Com este novo paradigma, o que “era interno e privado, torna-se externo e público” (Lévy, 1996, p.73, citado por Sobral, 2020) o que leva a que a procura pela representação pessoal perfeita seja cada vez mais uma tarefa hercúlea, tudo para satisfazer uma necessidade básica – a partilha, indo ao encontro da pertença e aceitação social. No entanto, quando falamos de autorretrato, entendemos o mesmo como uma representação do indivíduo, realizada pelo próprio, independentemente dos materiais ou técnicas utilizadas. Segundo Sobral (2020a), o autorretrato é um “olhar intimista, voltado para si mesmo, uma encenação individual que representa uma projeção pessoal do eu”, “um discurso feito na primeira pessoa, de uma autobiografia visual” (Pessoa, 2006, citado por Sobral, 2020a). Para a autora, o autorretrato também constitui uma afirmação de presença e comunicação artística, podendo assumir formas de autoconhecimento, “exteriorizando inquietações, angústias, pensamentos, influências, provocações, experiências de vida e modos de ver e sentir o mundo que só através da interligação e conexão do autoconhecimento e da introspeção do artista com a arte é possível partilhar”. 

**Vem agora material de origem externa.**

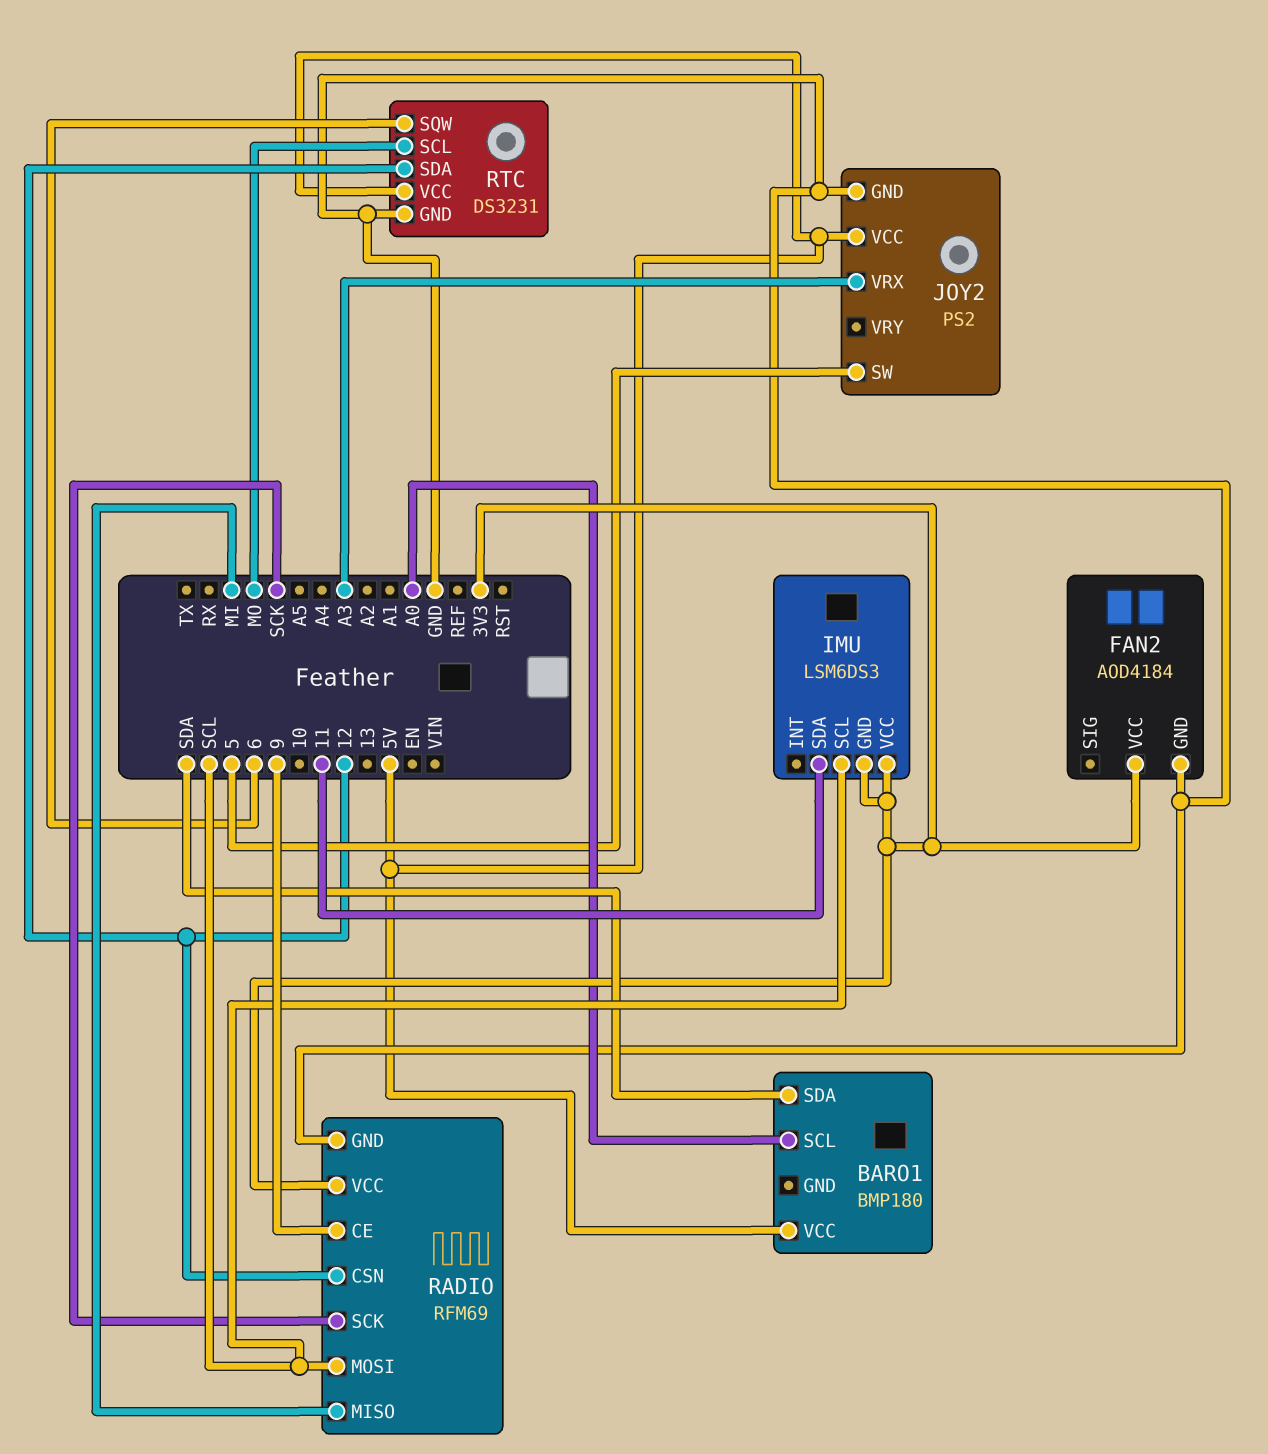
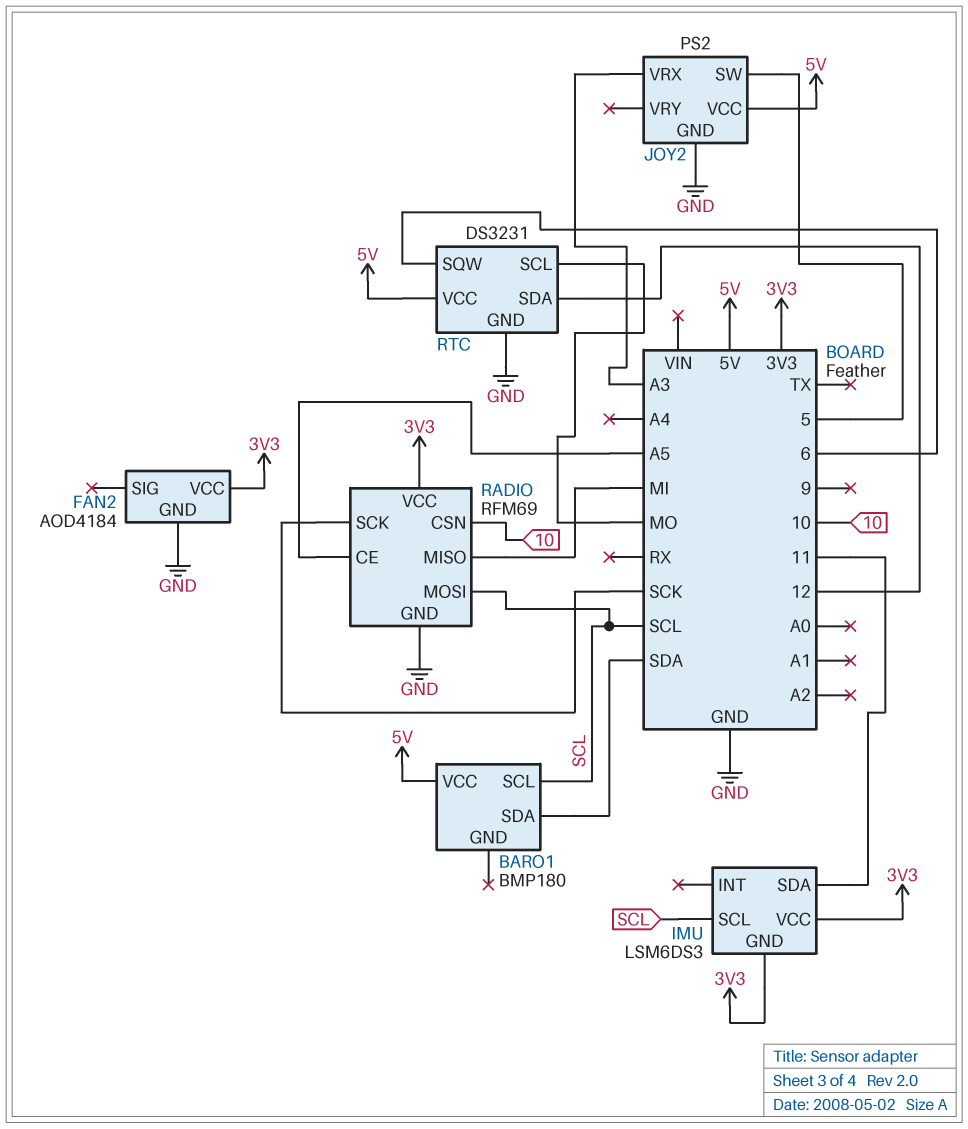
BARO1 pin SCL: A0 -> SCL
RADIO pin CE: 9 -> A5
RADIO pin CSN: 12 -> 10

Foi a partir desta última definição que começou a ser estruturado o objetivo do projeto Soul Insights. Com este projeto, pretende-se invocar um autorretrato emocional, robotizado, existindo uma personificação da máquina enquanto espelho do sujeito criativo. É um processo de autorrepresentação de perturbações intrínsecas à subjetividade da artista, que personifica a máquina com as suas próprias emoções, criando um dissídio do “eu”.

O objetivo de Soul Insights é satisfazer as características de um artefacto artístico enquanto autorretrato, mas por outro caminho, ou seja, não o da representação do autorretrato enquanto selfie, ou transformações de imagens do corpo ou do rosto, mas através de imagens e som, fazer uma representação da personalidade, das emoções e da face oculta e subjetiva da artista submersa no conceito de arte digital. Os desdobramentos na videoarte incluindo fotografia têm como resultado o desenvolvimento de um projeto pessoal em vídeo, onde são resgatadas reflexões provenientes de uma viagem no tempo, revivendo sentimentos passados. Um autorretrato da alma e das suas inquietações, ao invés do corpo.